Not cheap. Not easy to accept. But understandable.
Because a coffee like that is not expensive only because of branding. At least, that was no longer how it felt to me. Behind that cup, you can sense knowledge, selection, farming, processing, roasting, brewing, and experience. You can sense the number of decisions that had to be made correctly for the final result to exist.
The variety matters. The farm matters. The fermentation or washing process matters. The roast matters. The barista matters. The extraction matters.
And when all these elements align, the result can be something that genuinely feels rare. That was perhaps the biggest lesson of the day. A great roaster does not simply sell expensive coffee. A great roaster can take a coffee with extraordinary potential and help it become something almost unreal in the cup.
Rethinking Terres de Café
This was also the day I changed my opinion about Terres de Café.
Before visiting these shops, I saw them with a certain distance. I knew they were important. I knew they had a reputation. But I also suspected they might be one of those specialty coffee names whose image is bigger than the actual experience.
I was wrong. Or at least, my skepticism was incomplete.
What I found during this tour was not just branding. It was not just beautiful bags and high prices. It was a real level of quality, a real attention to coffee, and, in the third shop especially, a real desire to share knowledge.
That matters a lot to me.
Because specialty coffee can sometimes feel intimidating. It can become too technical, too expensive, too focused on rare vocabulary and internal codes. But when it is shared with generosity, it becomes something else. It becomes accessible without becoming simplified. That is what I appreciated during this tour.

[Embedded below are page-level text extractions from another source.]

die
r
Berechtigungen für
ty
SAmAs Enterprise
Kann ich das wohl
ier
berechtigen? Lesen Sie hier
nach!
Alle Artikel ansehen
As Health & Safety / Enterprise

A Day That Continued My Coffee Journey
When I think back to that day, the main reflection I keep returning to is simple: with enough knowledge, experience, and sensitivity, a skilled roaster can elevate a coffee in a way that completely changes how you perceive it.
Coffee is agricultural. Coffee is chemical. Coffee is technical. But coffee is also emotional.

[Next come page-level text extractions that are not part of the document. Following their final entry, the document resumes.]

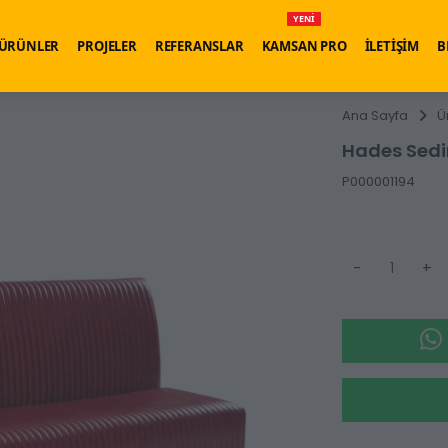
YENİ
ÜRÜNLER
PROJELER
REFERANSLAR
KAMSAN PRO
İLETİŞİM
B
Ana Sayfa
Ü
Hades Sedi
P000001194
-
+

And sometimes, when all the layers come together, it becomes something that is hard to explain without sounding exaggerated.

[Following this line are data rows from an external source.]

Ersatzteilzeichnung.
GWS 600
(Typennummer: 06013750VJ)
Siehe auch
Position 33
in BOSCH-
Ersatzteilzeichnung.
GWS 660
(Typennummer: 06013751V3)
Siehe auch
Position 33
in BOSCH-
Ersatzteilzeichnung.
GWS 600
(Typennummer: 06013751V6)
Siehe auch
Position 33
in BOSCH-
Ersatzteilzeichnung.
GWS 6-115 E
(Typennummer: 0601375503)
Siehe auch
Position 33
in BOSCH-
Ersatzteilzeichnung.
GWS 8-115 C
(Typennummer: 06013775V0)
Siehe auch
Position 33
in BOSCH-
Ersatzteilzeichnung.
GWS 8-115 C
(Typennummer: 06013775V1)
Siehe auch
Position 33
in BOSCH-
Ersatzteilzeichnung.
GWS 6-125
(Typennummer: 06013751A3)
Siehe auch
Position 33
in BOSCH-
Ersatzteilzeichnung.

This Terres de Café tour did not mark the beginning of my coffee journey. That journey had already started long before, with moka pots, espresso experiments, brewing mistakes, grinders, recipes, and many cups that taught me something.
But this day made the journey feel like it was continuing in a bigger way.
It reminded me that there is still so much to discover. More coffees. More methods. More origins. More mistakes. More surprises.
It also made me want to keep exploring both specialty and non-specialty coffee, without closing myself inside one category. Because the point is not to become loyal to a label. The point is to understand what coffee can become when people care deeply about it.
And sometimes, that understanding arrives in a small cup.
Sometimes, it arrives in a creamy espresso that tastes like dark chocolate and orange.
Sometimes, in a transparent filter coffee that feels like tea.
Sometimes, in a floral espresso so concentrated and persistent that it stays with you long after the last sip.
And sometimes, it arrives during a rainy day in Paris, moving from one coffee shop to another, with a friend who is slowly pulled outside his comfort zone, one cup at a time.
That day, specialty coffee started to make more sense to me. Not as a trend. Not as a price tag. Not as a set of fashionable words. But as a real experience — rare, complex, fragile, and unforgettable.